— TASK OBJECTIVE —
For the listing below, output exactly the lines from the line with "9: (803, 545, 0.47)" up to and including the line with "34: (687, 306, 0.50)", and no other lines.

=== RECORDS FOR PROCESSING ===

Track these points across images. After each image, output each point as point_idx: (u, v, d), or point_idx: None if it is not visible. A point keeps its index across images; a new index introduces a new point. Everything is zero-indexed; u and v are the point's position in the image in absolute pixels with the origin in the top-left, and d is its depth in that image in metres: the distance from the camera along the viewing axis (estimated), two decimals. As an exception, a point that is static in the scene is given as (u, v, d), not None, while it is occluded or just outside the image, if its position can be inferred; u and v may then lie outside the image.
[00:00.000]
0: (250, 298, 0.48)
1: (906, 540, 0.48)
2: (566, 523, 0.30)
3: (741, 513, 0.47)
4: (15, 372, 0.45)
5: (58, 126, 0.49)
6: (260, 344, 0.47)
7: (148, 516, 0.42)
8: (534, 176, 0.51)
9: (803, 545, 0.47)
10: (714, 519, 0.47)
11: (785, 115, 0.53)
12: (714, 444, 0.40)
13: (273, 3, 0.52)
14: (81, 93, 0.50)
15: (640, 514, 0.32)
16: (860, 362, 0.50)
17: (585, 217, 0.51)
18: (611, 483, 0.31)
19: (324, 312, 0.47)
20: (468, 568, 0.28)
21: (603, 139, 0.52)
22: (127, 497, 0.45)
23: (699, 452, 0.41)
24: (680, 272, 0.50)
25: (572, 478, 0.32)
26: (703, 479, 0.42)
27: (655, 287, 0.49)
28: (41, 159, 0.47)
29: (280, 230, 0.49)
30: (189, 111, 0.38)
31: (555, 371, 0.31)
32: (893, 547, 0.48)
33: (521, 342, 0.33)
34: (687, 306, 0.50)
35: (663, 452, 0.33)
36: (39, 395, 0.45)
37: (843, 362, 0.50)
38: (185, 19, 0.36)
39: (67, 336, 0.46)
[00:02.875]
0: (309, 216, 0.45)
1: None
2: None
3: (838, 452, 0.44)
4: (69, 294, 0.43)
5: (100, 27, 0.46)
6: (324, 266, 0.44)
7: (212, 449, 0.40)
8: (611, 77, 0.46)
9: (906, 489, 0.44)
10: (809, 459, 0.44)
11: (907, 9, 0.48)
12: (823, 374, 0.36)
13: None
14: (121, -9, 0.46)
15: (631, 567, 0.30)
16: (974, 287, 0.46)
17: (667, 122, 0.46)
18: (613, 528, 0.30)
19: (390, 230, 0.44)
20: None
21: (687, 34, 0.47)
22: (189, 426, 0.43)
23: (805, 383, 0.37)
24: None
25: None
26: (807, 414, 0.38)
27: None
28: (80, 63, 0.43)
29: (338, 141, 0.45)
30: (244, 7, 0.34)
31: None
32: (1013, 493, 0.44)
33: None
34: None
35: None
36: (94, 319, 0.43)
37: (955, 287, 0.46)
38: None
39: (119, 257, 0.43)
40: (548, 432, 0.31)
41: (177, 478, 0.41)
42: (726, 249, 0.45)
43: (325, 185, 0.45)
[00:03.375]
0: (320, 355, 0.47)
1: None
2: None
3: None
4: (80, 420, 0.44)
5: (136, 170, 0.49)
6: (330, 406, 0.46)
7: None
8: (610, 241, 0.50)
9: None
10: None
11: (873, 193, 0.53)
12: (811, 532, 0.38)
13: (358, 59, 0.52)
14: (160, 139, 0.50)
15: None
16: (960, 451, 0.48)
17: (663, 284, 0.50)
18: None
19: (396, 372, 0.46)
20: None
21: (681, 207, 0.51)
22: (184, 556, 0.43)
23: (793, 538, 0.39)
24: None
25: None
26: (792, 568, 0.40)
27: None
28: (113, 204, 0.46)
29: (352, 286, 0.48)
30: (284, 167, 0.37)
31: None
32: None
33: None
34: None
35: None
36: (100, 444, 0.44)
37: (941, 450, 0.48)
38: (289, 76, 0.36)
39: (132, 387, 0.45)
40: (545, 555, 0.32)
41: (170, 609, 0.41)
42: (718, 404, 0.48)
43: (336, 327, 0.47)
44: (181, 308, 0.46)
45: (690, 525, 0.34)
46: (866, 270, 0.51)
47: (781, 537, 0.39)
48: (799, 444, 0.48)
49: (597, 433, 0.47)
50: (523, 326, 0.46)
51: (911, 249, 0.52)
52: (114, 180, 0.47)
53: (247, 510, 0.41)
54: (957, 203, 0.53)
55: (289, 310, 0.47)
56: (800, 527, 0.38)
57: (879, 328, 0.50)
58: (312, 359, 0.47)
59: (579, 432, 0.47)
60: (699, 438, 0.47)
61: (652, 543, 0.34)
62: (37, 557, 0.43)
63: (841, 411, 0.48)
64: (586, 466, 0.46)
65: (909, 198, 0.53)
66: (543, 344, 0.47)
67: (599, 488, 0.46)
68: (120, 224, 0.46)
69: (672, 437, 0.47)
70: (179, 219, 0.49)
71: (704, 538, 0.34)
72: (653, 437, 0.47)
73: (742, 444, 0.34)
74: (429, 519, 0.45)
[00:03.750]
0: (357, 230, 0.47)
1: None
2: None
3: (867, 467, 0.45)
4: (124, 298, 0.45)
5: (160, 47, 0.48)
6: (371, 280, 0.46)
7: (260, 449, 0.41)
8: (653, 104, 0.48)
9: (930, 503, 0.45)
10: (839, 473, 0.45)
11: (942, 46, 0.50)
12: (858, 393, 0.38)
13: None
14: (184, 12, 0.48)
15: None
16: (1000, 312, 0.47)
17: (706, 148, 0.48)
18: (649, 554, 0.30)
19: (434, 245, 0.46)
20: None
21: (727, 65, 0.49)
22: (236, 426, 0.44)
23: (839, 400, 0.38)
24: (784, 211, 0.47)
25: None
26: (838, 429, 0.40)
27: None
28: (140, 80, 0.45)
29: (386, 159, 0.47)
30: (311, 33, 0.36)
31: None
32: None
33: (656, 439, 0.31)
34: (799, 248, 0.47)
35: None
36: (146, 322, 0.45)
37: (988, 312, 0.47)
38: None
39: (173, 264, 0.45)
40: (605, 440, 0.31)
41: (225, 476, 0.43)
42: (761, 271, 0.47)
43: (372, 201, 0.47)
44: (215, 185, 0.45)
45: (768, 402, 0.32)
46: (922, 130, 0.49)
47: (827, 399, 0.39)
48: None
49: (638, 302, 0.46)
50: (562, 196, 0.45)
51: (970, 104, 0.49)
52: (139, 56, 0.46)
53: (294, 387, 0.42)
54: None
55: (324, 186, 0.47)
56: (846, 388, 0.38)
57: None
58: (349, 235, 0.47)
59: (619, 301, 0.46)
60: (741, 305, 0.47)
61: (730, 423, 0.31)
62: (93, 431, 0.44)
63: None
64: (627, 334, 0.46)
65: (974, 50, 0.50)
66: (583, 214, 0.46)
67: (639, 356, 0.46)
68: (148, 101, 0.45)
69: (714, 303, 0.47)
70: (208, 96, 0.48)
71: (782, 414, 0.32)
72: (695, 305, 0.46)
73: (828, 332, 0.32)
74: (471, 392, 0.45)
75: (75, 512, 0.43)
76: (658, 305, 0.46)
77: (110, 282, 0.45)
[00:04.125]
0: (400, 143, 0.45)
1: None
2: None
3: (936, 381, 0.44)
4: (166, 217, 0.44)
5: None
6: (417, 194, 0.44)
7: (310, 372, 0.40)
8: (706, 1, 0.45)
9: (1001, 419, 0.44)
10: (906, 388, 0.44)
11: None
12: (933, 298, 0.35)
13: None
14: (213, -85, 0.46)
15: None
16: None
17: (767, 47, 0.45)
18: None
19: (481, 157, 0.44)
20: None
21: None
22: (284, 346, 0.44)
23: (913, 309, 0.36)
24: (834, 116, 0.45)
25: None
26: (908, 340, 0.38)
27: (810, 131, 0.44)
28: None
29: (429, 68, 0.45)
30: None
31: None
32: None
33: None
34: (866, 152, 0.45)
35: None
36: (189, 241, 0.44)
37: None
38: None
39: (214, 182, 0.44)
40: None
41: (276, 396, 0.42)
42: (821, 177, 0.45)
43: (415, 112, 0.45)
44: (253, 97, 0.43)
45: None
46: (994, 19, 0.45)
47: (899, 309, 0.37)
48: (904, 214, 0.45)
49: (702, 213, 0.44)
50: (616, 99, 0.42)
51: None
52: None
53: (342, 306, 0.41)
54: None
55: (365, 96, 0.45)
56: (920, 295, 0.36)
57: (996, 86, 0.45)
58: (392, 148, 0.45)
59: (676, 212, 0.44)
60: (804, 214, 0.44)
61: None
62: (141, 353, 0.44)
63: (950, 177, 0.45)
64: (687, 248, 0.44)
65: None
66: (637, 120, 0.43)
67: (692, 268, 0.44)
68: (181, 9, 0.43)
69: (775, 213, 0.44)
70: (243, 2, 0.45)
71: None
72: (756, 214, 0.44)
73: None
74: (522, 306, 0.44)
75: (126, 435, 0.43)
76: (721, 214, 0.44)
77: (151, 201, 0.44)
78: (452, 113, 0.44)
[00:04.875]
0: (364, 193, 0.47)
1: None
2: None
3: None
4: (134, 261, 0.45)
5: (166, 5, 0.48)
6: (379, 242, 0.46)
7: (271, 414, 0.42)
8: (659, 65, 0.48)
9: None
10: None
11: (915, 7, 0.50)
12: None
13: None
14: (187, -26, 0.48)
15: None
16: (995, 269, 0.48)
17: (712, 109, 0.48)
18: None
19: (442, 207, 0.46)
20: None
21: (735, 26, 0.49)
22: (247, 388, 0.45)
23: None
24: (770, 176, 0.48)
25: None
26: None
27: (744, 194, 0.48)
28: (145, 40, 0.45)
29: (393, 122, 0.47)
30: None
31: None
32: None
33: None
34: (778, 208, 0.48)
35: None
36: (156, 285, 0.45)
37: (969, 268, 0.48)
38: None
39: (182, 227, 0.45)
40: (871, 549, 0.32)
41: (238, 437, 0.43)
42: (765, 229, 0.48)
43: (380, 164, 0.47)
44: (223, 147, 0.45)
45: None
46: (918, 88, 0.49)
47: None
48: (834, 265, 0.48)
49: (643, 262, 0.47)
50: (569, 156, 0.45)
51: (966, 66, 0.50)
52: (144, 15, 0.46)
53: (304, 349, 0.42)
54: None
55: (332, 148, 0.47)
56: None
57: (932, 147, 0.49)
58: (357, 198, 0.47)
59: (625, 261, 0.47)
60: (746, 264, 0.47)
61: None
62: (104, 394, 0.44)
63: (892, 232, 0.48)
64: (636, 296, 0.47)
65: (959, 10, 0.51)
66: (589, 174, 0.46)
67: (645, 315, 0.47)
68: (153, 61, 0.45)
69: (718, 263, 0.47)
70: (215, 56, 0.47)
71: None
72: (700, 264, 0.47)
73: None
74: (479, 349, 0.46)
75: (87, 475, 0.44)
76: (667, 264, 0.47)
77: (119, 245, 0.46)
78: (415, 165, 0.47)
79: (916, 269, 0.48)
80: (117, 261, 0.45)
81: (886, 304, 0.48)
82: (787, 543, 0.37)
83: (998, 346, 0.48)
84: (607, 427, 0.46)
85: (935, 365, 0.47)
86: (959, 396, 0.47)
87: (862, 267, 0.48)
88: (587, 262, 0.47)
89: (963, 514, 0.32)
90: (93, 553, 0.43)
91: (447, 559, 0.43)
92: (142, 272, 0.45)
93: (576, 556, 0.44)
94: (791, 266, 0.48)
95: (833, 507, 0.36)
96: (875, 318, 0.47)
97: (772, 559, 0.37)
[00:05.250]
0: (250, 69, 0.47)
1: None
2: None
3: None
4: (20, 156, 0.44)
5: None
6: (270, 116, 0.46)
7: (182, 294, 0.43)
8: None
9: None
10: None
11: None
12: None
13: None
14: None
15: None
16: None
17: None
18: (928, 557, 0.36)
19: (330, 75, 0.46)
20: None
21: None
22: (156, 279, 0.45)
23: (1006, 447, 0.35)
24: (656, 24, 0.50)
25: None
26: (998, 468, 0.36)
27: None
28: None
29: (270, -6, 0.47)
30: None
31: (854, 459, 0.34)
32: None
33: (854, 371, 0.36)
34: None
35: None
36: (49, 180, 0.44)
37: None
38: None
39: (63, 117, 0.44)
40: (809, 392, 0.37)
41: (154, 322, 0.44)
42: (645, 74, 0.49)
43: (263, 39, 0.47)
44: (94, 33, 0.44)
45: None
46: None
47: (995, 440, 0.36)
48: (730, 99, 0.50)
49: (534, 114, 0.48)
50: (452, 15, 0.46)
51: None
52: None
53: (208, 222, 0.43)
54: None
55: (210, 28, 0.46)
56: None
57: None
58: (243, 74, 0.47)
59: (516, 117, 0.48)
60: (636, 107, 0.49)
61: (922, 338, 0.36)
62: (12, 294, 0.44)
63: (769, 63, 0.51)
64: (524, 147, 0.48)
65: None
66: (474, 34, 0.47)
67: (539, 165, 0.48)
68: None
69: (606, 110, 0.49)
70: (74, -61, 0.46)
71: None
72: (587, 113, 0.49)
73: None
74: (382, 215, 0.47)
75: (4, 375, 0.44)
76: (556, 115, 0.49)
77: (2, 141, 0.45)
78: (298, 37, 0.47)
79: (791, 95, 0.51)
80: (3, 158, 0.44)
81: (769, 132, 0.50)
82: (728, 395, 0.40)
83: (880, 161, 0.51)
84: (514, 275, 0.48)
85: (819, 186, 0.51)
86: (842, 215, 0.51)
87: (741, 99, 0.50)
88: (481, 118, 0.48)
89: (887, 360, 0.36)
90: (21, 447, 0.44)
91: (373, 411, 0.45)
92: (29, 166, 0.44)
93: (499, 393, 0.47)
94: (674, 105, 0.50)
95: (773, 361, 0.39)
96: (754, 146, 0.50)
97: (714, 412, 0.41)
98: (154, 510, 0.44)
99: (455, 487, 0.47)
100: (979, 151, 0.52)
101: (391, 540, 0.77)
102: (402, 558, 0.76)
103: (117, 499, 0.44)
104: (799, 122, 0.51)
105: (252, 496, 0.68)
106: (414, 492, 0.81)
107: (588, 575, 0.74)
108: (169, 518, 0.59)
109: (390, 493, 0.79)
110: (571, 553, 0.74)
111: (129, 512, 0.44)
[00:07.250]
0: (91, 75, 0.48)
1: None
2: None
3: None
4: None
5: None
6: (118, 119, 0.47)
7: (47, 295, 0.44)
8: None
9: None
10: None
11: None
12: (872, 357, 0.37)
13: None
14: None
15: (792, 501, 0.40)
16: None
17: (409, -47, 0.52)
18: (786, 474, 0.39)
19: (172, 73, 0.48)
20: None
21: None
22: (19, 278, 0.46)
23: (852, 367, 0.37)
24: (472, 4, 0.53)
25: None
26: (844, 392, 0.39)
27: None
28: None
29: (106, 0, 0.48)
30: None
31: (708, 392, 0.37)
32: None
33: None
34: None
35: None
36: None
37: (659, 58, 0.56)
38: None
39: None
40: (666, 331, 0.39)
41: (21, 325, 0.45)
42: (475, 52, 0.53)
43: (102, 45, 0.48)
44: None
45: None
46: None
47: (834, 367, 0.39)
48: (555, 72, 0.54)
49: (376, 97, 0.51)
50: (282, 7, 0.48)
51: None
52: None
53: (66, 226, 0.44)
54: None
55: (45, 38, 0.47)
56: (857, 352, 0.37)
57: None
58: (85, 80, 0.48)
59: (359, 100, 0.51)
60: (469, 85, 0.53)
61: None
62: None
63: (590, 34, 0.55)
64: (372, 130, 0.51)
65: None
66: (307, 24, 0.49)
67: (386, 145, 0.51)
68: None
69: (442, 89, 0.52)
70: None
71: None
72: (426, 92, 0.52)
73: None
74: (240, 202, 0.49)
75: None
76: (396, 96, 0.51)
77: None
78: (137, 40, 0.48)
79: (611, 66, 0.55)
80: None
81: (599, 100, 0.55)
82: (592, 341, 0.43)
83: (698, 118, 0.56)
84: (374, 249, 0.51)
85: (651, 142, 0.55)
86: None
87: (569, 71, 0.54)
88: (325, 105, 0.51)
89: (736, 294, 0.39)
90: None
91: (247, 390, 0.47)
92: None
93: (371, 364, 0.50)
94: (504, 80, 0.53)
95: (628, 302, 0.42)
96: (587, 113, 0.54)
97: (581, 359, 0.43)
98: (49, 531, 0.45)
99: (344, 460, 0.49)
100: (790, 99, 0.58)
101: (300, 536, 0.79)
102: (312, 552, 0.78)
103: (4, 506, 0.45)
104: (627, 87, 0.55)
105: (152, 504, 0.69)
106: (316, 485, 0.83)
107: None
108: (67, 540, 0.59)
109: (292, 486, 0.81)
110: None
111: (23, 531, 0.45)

===

— WRITTEN ANSWER —
9: (803, 545, 0.47)
10: (714, 519, 0.47)
11: (785, 115, 0.53)
12: (714, 444, 0.40)
13: (273, 3, 0.52)
14: (81, 93, 0.50)
15: (640, 514, 0.32)
16: (860, 362, 0.50)
17: (585, 217, 0.51)
18: (611, 483, 0.31)
19: (324, 312, 0.47)
20: (468, 568, 0.28)
21: (603, 139, 0.52)
22: (127, 497, 0.45)
23: (699, 452, 0.41)
24: (680, 272, 0.50)
25: (572, 478, 0.32)
26: (703, 479, 0.42)
27: (655, 287, 0.49)
28: (41, 159, 0.47)
29: (280, 230, 0.49)
30: (189, 111, 0.38)
31: (555, 371, 0.31)
32: (893, 547, 0.48)
33: (521, 342, 0.33)
34: (687, 306, 0.50)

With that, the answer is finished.